Shuffling Through The Ledges
I did not find The Ledges particularly difficult. The Ledges held its own challenge though as I had to meander this way and that way in an attempt to follow the yellow and red bullseye trail targets. At times, they could not be seen. I was just hoping I was still heading the right way. I could easily see the next destination at the bottom of The Trough. We got closer and closer. Every once and awhile I would look back to see where I came from. It didn't seem that was the path I took but somehow it was.
Bottom of The Trough
Finally, we reached the bottom of the Trough (a 1000 ft. 45 degree ascent). Looking up, we could see all the hikers that were coming down. It was amazing to see all those little dots filtering down through the very loose rock.
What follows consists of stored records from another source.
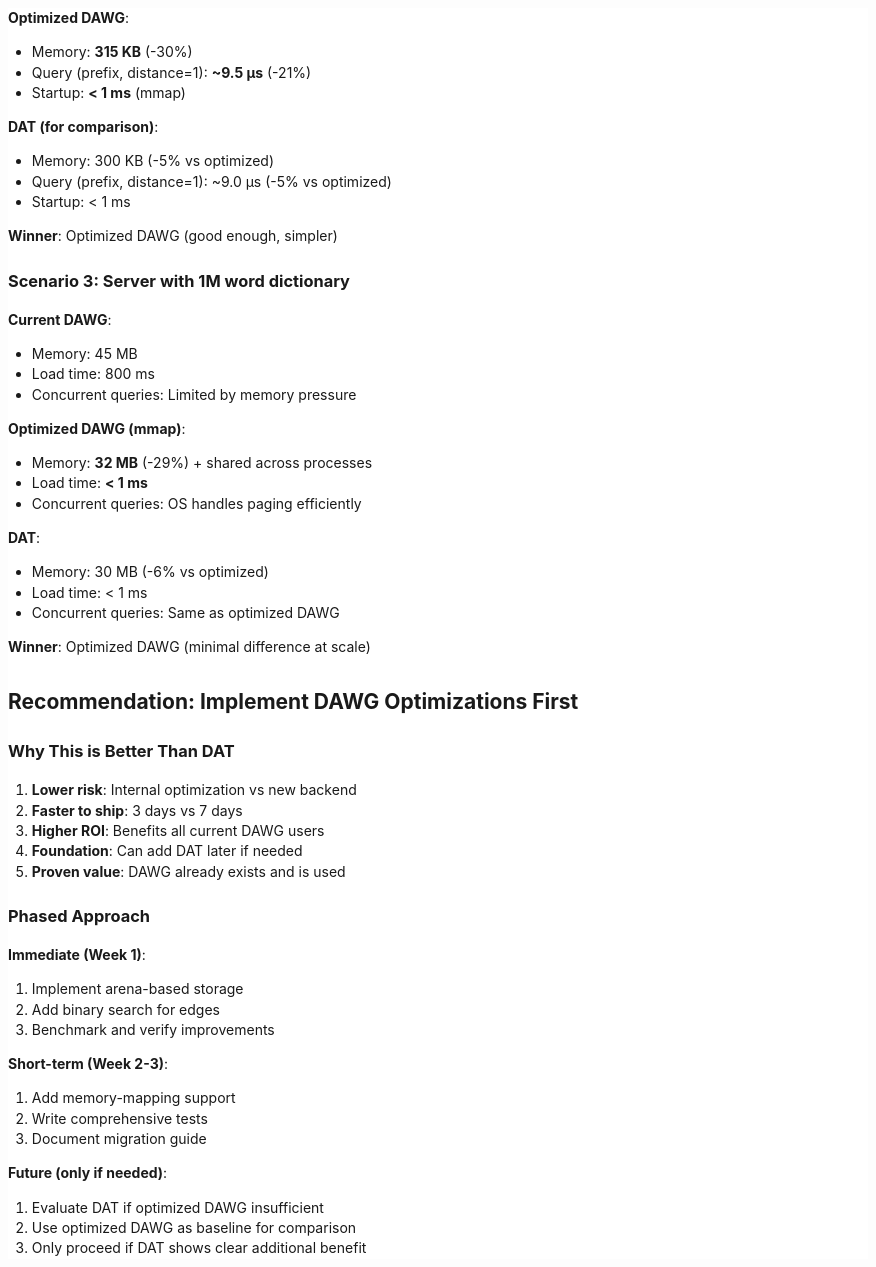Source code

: **Optimized DAWG**:
- Memory: **315 KB** (-30%)
- Query (prefix, distance=1): **~9.5 µs** (-21%)
- Startup: **< 1 ms** (mmap)

**DAT (for comparison)**:
- Memory: 300 KB (-5% vs optimized)
- Query (prefix, distance=1): ~9.0 µs (-5% vs optimized)
- Startup: < 1 ms

**Winner**: Optimized DAWG (good enough, simpler)

### Scenario 3: Server with 1M word dictionary

**Current DAWG**:
- Memory: 45 MB
- Load time: 800 ms
- Concurrent queries: Limited by memory pressure

**Optimized DAWG (mmap)**:
- Memory: **32 MB** (-29%) + shared across processes
- Load time: **< 1 ms**
- Concurrent queries: OS handles paging efficiently

**DAT**:
- Memory: 30 MB (-6% vs optimized)
- Load time: < 1 ms
- Concurrent queries: Same as optimized DAWG

**Winner**: Optimized DAWG (minimal difference at scale)

## Recommendation: Implement DAWG Optimizations First

### Why This is Better Than DAT

1. **Lower risk**: Internal optimization vs new backend
2. **Faster to ship**: 3 days vs 7 days
3. **Higher ROI**: Benefits all current DAWG users
4. **Foundation**: Can add DAT later if needed
5. **Proven value**: DAWG already exists and is used

### Phased Approach

**Immediate (Week 1)**:
1. Implement arena-based storage
2. Add binary search for edges
3. Benchmark and verify improvements

**Short-term (Week 2-3)**:
1. Add memory-mapping support
2. Write comprehensive tests
3. Document migration guide

**Future (only if needed)**:
1. Evaluate DAT if optimized DAWG insufficient
2. Use optimized DAWG as baseline for comparison
3. Only proceed if DAT shows clear additional benefit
Was it too late?? They were all coming back and I knew I still had another hour or more to hike. I felt pretty good though and I knew I had the stamina and ability. However, I also trusted my hiker companions, one of which had been on this mountain before many times. We looked out towards Glacier Gorge behind us and there was saw something I did not wish to see...storm clouds. "These were not supposed to come today," I told myself, "This was the day I was supposed to conquer this mountain." Ever since I was a youth, I decided I would hike this mountain...no matter what. At that point after seeing flat-bottomed dark storm clouds, we knew we weren't safe continuing up The Trough for fear of getting caught in a storm we did not need to be in. I had been caught in a snow storm with my dad on Flattop Mountain...not cool! We got almost half way up The Trough and it still was an amazing sight to behold. I've never hiked this altitude before. We estimated being about 13,600 feet in elevation. I was very extremely disappointed to put it mildly in not making the summit that day and at 12:08 pm, I turned around and headed back. Before I did, I called my wife and attempted to tell her the "bad" news. When she answered, I could not speak but somehow she knew of my disappointment.